WHAT THE TASK REQUIRES:
Only the lines from the one containing "fruit: none [29,492,70,543]" through the one containing "coffee cup: none" should be printed, exactly as they appear below, with both ends included.

PROVIDED INFORMATION:
++++++++

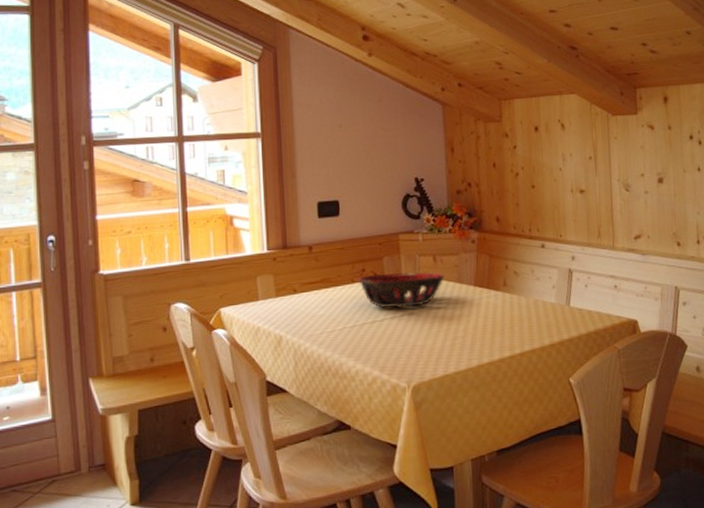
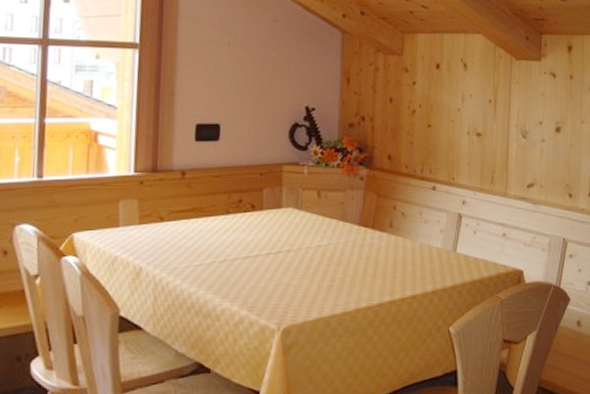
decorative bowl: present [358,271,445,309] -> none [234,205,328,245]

++++++++

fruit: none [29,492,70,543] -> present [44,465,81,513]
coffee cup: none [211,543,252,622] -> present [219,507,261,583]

++++++++

SOLUTION TO THIS TASK:
fruit: none [29,492,70,543] -> present [44,465,81,513]
coffee cup: none [211,543,252,622] -> present [219,507,261,583]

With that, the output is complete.